The design team was very aware that KP is a health system with an established and recognizable organization to their architecture and therefore adding this hospital of the future to the portfolio would mean designing a structure that was not so drastically different that staff would not recognize it as a place to work or that it would not adopt certain standard work practices. “It was familiar enough but also transformative. The challenge was to not simply design a completely drastic departure from their way of doing business. We needed to design something that can transform people’s experience of being there without being extreme,” says Guenther.

Another design approach was to purposefully address some of the failures or shortfalls that are commonly noted in hospitals, for example, feeling disconnected from nature, the inability by patients to control their environment, private space in which to communicate with caregivers or to communicate with family, and limited areas for respite or consultation for staff or family. Bardin explains that the challenge was to tackle each of these and find a way incorporate the solutions to these issues without being lured back to the image of a “large” hospital or creating something that is a complete departure from other buildings that people would have seen.  

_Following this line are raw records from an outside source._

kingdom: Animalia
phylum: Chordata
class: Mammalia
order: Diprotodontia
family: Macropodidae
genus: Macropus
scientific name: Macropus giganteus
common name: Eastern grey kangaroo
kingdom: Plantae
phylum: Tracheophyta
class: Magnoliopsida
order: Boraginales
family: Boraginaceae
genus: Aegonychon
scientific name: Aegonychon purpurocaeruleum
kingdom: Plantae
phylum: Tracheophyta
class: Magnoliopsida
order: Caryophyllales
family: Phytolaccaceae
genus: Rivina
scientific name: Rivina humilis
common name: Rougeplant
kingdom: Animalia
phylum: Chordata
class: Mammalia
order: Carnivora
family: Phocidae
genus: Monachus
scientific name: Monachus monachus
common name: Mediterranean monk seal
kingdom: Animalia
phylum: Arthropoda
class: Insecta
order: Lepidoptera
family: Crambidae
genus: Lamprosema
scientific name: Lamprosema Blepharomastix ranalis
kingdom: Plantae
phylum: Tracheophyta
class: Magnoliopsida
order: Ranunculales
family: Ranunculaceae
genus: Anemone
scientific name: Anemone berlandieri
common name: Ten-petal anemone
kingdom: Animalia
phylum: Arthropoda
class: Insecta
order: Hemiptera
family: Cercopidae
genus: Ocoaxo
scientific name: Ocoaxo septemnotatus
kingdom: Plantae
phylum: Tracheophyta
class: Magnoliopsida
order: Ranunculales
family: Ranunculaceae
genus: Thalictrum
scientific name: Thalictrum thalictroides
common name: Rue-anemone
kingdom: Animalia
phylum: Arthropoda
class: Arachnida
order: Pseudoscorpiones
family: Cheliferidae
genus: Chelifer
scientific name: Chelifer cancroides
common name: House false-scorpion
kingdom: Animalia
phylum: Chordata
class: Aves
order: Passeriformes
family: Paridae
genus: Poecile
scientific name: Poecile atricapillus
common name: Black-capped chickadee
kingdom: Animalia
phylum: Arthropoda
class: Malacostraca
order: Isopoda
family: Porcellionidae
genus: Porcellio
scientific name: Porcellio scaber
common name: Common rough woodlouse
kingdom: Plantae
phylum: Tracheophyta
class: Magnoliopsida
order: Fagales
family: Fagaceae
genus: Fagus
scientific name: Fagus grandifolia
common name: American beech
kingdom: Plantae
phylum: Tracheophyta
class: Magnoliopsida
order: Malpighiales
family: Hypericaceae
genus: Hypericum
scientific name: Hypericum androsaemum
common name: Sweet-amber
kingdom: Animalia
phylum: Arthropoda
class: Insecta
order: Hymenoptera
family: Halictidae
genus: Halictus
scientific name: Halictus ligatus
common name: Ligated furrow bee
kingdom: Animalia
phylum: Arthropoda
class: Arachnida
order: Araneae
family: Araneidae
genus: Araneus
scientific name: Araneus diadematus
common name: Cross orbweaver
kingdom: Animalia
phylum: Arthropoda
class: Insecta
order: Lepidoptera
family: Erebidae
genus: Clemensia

In keeping with KP’s intention to have more connected care for their patients, and to encourage caregivers to work across discipline boundaries, the design integrated a two-story shared lounge space at the center of the diagnostic and treatment block to serve as a gathering social space for the care providers. “It is a completely glass-enclosed informal gathering space that does not replace small staff respite spaces on the unit. It also functions as a place that staff can use to navigate through the building with a staircase that gives access from the first floor up to the third-floor roof deck,” says Guenther. This central staff area, positioned off stage near the staff entry, allows a flow of discourse in an informal but controlled setting.

“One of the other things we tried to focus on was the way people experience technology in hospitals, not just the function of the technology but on how specifically either mobile technology or building management technology could be integrated into people’s experiences in a way that  reduced stress,” says Bardin. The team identified the stress points in hospital visits such as filling out paperwork, or anxiousness about a family member’s health status while they are in the hospital. By providing technology that accommodates advance check-in or a handheld device to give updates on their loved one’s condition, it would allow the family members to visit the cafeteria or get a breath of fresh air and alleviate the anxiety and strain sometimes associated with hospital visits.

“Our overall vision was to devel
op a design that was the most efficient in its operation, though not overly complex.  We made a concerted effort to make sure that all ideas eliminated unnecessary components and features, ensuring a high level of reliability and efficiency. A major component of our approach was to make sure that we could look past the potential barriers and obstacles that are frequently encountered in developing a progressive design.  For each potential barrier (undeveloped technology, codes, or regulations), we identified a plan to address them and even started the process of challenging them.  We put together a comprehensive plan of what needed to be done to address the barrier and exactly how we would need to do it.  We also made sure that we had a back-up plan if we were unsuccessful in removing the barriers and obstacles,” says Guity.

The focus on creating a total health setting with this design while also reducing the burden on the environment encouraged the team to put their most innovative ideas on the table while still adhering to KP’s vision. With winning designs now chosen, KP plans to open the first of the small-scale hospitals in 2018.